見るからに素人くさいホットドッグだが、これにはこだわりがある。藤原伊織著『テロリストのパラソル』の中に出てくるホットドッグをお手本にしているのだ。

会社勤めをしていた頃、職場で先輩が昼休みに本を読んでいた。「何読んでいるんですか」と声をかけたら「これ」と表紙を見せてくれた。
『テロリストのパラソル』というタイトルからは、全く内容が思いつかない。「面白いですか?」と、と不躾な質問をしたら「うん。すごく」と言って本に視線を戻した。

その後、わたしも読んでみた。すごく面白かった。それまでハードボイルド小説を読んだことはなかったが、次はどの本を読もうか、というくらい気に入った。特に印象に残ったのは主人公が作る「ホットドッグ」だった。作り方の描写もちゃんと書いてある。
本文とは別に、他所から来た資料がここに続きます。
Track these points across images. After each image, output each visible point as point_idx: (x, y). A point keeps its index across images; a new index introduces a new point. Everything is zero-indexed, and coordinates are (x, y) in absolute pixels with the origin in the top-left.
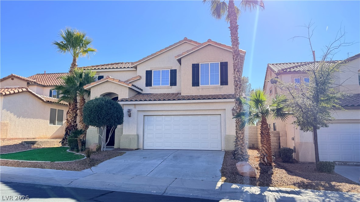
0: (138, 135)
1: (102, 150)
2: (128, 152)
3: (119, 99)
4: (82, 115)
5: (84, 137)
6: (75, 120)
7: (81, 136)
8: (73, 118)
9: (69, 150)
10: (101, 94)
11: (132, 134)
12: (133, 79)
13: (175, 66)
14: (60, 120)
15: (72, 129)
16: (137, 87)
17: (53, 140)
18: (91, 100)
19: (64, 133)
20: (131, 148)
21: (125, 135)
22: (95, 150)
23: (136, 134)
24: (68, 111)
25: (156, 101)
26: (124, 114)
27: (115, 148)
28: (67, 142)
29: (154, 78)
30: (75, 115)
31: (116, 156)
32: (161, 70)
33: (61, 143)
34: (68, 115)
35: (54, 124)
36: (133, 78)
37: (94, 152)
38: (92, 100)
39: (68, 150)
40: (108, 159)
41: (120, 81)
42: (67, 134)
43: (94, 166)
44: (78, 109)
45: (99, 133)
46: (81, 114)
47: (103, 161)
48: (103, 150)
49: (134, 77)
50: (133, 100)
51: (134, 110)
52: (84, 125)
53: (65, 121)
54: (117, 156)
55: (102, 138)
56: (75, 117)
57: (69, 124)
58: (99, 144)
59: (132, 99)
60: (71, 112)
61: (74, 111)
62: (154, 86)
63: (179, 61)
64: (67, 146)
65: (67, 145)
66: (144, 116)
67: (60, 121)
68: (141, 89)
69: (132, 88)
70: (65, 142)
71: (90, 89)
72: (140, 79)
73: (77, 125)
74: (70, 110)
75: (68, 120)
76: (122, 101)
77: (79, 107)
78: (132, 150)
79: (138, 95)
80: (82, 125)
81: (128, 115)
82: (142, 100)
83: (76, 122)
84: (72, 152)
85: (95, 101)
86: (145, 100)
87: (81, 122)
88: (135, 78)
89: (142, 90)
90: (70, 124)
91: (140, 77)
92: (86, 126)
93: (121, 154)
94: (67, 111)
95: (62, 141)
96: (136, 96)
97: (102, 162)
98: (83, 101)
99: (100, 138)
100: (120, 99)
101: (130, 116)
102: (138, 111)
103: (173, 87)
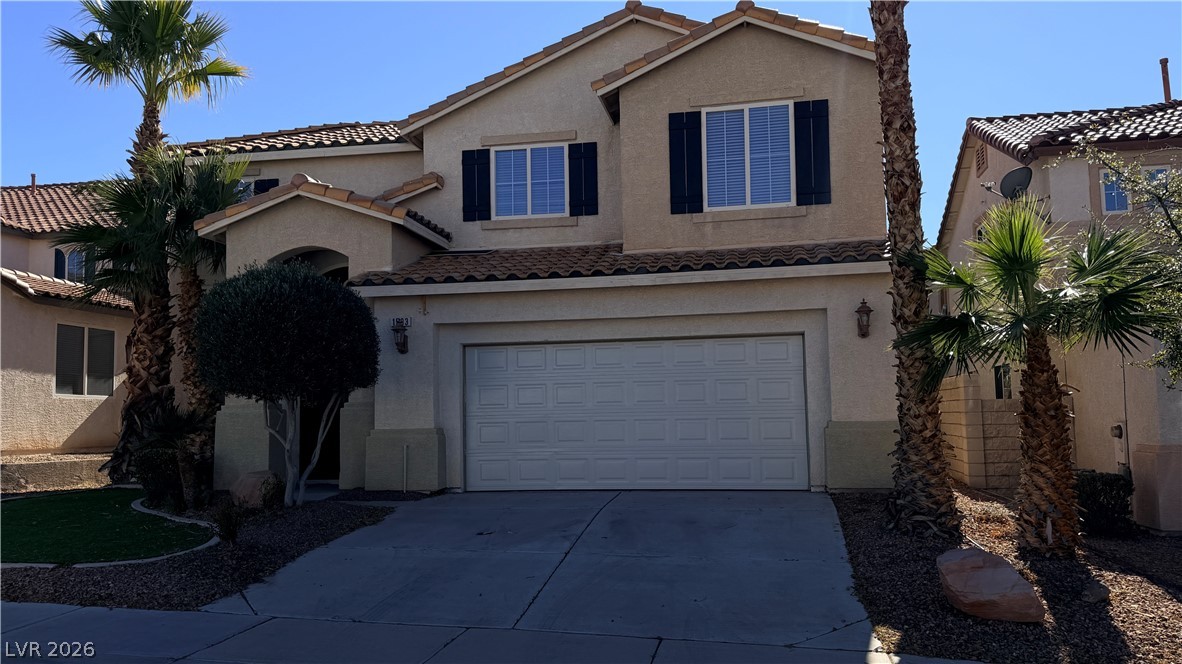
0: (441, 433)
1: (287, 499)
2: (403, 507)
3: (352, 274)
4: (194, 349)
5: (204, 443)
6: (163, 373)
7: (193, 440)
8: (154, 361)
9: (142, 504)
10: (271, 257)
11: (413, 428)
12: (406, 189)
13: (591, 127)
14: (102, 374)
15: (153, 412)
16: (428, 224)
17: (72, 458)
18: (231, 281)
19: (119, 427)
20: (414, 488)
21: (385, 431)
22: (256, 501)
23: (433, 426)
24: (134, 334)
25: (519, 279)
26: (381, 338)
27: (341, 487)
28: (131, 468)
29: (497, 181)
30: (163, 348)
31: (352, 530)
32: (528, 147)
33: (106, 472)
34: (134, 350)
35: (78, 390)
36: (406, 184)
37: (253, 512)
38: (236, 279)
39: (136, 505)
40: (319, 545)
41: (351, 197)
42: (130, 430)
43: (257, 580)
44: (174, 323)
45: (272, 426)
46: (188, 343)
47: (300, 554)
48: (294, 502)
49: (413, 182)
50: (414, 276)
51: (422, 323)
52: (202, 393)
53: (119, 380)
54: (358, 527)
55: (287, 447)
56: (164, 360)
57: (137, 391)
58: (275, 475)
59: (410, 276)
60: (145, 338)
61: (159, 332)
62: (501, 218)
63: (612, 103)
64: (133, 483)
65: (133, 480)
66: (465, 346)
67: (101, 378)
68: (443, 230)
69: (408, 226)
70: (124, 467)
71: (223, 235)
72: (436, 188)
73: (172, 391)
74: (141, 328)
75: (134, 370)
76: (368, 281)
77: (179, 315)
78: (417, 496)
79: (433, 258)
80: (196, 391)
81: (397, 344)
82: (455, 275)
83: (166, 380)
84: (154, 512)
85: (247, 283)
86: (470, 279)
87: (188, 378)
88: (418, 186)
89: (448, 237)
90: (145, 388)
91: (439, 179)
92: (212, 396)
93: (375, 517)
94: (129, 332)
95: (110, 465)
96: (425, 262)
97: (293, 558)
98: (194, 289)
99: (275, 447)
100: (358, 277)
101: (402, 348)
102: (439, 326)
103: (585, 220)
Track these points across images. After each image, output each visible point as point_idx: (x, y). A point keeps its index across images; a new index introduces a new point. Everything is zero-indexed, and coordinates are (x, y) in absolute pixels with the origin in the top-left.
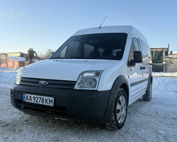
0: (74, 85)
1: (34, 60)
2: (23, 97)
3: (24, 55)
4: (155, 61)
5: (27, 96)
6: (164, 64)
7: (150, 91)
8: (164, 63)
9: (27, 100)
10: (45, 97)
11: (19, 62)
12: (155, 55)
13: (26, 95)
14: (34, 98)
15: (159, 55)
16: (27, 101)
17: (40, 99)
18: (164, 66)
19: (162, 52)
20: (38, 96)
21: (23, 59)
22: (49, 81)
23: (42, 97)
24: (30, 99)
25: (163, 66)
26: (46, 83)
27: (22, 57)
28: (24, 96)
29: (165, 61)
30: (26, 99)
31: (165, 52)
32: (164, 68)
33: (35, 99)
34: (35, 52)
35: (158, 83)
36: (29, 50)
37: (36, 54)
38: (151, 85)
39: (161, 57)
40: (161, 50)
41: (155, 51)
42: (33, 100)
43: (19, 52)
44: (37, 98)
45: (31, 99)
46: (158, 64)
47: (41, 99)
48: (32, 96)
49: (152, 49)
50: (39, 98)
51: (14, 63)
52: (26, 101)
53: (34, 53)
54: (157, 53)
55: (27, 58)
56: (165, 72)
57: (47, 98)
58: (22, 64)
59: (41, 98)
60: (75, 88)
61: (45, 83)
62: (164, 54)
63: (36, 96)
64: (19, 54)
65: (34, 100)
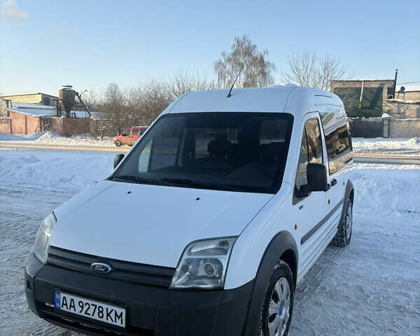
0: (171, 278)
1: (75, 114)
2: (56, 300)
3: (51, 102)
4: (365, 111)
5: (64, 298)
6: (384, 119)
7: (347, 223)
8: (385, 115)
9: (65, 306)
10: (105, 306)
11: (40, 118)
12: (363, 96)
13: (62, 295)
14: (81, 304)
15: (373, 96)
16: (64, 308)
17: (95, 308)
18: (386, 123)
19: (380, 90)
20: (90, 302)
21: (49, 112)
22: (112, 263)
23: (98, 304)
24: (71, 306)
25: (382, 124)
26: (107, 269)
27: (46, 105)
28: (57, 296)
29: (388, 112)
30: (63, 304)
31: (388, 88)
32: (386, 129)
33: (82, 307)
34: (77, 94)
35: (368, 189)
36: (63, 90)
37: (79, 98)
38: (350, 208)
39: (379, 101)
40: (378, 86)
41: (364, 88)
42: (78, 309)
43: (39, 94)
44: (88, 306)
45: (74, 307)
46: (371, 119)
47: (97, 309)
48: (77, 299)
49: (357, 83)
50: (92, 305)
51: (28, 121)
52: (62, 309)
53: (76, 98)
54: (367, 93)
55: (59, 109)
56: (388, 137)
57: (110, 308)
58: (46, 124)
59: (96, 306)
60: (172, 286)
61: (104, 267)
62: (385, 94)
63: (85, 301)
64: (39, 99)
65: (81, 309)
わたしはそれから、『テロリストのホットドッグ』として時々作った。キャベツを千切りにし、油を引かないフライパンで炒める。ソーセージを炒め、あらかじめオーブントースターで軽く熱したパンにキャベツとソーセージを挟む。マスタードとケチャップをかけて出来上がり。このやり方で、10年以上やってきた。作る度に「うまい」と思ったし、主人公の気高さや、この本を教えてくれた先輩のことを思い出した。
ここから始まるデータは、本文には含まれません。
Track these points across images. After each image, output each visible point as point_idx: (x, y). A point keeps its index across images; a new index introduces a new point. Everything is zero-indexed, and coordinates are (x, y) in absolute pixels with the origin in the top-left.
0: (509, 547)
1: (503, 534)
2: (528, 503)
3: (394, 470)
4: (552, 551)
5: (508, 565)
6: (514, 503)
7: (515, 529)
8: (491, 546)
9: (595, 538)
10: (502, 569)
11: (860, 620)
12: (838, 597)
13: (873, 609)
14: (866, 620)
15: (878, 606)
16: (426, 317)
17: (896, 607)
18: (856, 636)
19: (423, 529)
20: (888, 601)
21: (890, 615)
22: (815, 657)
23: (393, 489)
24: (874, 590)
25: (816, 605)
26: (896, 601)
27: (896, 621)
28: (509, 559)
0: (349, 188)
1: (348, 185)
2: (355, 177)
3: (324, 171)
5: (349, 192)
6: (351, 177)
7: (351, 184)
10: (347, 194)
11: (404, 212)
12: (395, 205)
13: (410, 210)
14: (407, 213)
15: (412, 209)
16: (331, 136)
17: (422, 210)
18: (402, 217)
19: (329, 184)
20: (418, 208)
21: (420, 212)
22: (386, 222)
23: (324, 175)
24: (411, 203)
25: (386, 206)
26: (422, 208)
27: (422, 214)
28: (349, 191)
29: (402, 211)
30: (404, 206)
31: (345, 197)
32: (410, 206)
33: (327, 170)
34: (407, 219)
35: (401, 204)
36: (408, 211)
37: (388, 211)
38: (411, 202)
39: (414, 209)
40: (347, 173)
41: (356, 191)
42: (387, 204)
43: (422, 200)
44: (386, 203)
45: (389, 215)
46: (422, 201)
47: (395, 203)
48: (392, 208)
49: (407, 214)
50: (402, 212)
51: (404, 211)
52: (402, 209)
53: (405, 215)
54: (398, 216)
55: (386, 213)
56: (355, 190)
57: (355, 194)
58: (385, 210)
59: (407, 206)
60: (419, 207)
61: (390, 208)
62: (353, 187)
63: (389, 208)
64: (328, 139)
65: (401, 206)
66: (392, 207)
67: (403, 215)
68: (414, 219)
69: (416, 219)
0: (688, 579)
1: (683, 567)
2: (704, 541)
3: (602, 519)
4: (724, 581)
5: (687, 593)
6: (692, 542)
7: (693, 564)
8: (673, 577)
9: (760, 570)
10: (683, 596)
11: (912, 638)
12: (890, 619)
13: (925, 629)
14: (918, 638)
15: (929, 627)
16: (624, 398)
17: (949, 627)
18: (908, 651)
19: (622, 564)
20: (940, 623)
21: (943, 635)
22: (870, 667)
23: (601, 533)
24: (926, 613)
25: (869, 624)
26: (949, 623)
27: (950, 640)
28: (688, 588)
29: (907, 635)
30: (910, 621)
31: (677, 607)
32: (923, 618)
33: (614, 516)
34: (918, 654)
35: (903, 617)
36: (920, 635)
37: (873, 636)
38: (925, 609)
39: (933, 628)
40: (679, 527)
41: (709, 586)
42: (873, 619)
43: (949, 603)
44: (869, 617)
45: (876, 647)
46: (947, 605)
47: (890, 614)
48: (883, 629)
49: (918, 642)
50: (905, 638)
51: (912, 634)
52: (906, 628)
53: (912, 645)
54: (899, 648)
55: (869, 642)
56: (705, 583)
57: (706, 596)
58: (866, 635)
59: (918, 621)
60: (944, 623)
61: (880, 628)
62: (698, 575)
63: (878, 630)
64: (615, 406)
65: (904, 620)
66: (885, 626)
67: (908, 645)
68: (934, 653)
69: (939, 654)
先ほど、noteに書くならちょっと確認するか、と思って読み返して驚いた。「割ったパンにバターをひく。ソーセージに刻みを入れ、キャベツを千切りにする。フライパンにバターを入れ、ソーセージを炒める。キャベツを投入し、塩、黒コショウ、カレー粉を入れて炒める。パンにキャベツとソーセージをはさみ、オーブンで温める。スプーンでマスタードとケチャップを流して皿に乗せる」と書いてある。うわあああ。全然違うじゃないのよ!

なーにがテロリストのホットドッグだ。エセじゃないか。著者は関西人だから「パチモン」と言うかもしれない。どこで記憶が歪んでしまったのか。
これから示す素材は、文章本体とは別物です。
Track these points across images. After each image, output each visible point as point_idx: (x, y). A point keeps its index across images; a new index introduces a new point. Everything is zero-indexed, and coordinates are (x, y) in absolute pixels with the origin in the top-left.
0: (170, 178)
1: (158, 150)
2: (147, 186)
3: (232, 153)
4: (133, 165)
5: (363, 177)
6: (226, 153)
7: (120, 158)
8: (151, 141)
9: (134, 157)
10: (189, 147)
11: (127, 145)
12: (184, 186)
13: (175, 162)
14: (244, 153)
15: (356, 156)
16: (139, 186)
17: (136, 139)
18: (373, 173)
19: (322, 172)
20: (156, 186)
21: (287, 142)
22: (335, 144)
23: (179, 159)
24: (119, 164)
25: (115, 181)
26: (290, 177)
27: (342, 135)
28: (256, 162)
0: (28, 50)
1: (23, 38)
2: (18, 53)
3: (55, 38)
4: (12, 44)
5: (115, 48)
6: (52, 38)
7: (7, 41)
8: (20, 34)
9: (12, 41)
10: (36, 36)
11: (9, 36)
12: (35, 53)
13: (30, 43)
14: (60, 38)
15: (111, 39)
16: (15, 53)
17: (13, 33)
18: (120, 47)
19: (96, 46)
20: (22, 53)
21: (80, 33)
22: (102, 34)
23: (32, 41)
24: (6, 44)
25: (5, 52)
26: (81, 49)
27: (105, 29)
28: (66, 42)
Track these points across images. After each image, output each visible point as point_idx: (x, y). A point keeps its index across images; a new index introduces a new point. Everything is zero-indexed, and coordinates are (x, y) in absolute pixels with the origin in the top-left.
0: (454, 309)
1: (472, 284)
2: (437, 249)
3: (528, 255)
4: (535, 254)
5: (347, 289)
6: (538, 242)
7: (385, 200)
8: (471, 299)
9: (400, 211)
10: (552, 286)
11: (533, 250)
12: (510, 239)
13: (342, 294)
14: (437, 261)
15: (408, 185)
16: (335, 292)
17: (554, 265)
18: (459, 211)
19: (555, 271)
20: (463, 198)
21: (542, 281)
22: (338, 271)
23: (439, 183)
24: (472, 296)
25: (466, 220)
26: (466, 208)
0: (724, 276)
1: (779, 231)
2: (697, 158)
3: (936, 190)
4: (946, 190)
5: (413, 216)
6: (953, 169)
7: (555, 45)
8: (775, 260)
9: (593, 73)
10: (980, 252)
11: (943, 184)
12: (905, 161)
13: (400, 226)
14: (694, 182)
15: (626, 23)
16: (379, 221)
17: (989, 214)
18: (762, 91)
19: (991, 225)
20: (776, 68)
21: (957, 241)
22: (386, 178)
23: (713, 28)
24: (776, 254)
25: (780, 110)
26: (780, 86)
藤原伊織氏は、最初の受賞作から10年間、出版しなかった。しかし、ギャンブルの借金が嵩んで、その返済のために1000万円が賞金である江戸川乱歩賞に応募し、受賞したそうだ。この作品の構想はずっと前からあったのだろうと思うが、受賞を狙って書くのは大きなギャンブルにも似ていると思った。

『テロリストのパラソル』は、江戸川乱歩賞を受賞したのち、直木賞も得ている。この文学賞のダブル受賞は史上初だったとwikipediaに書いてあった。

ホットドッグを週末に作り直してみようと思う。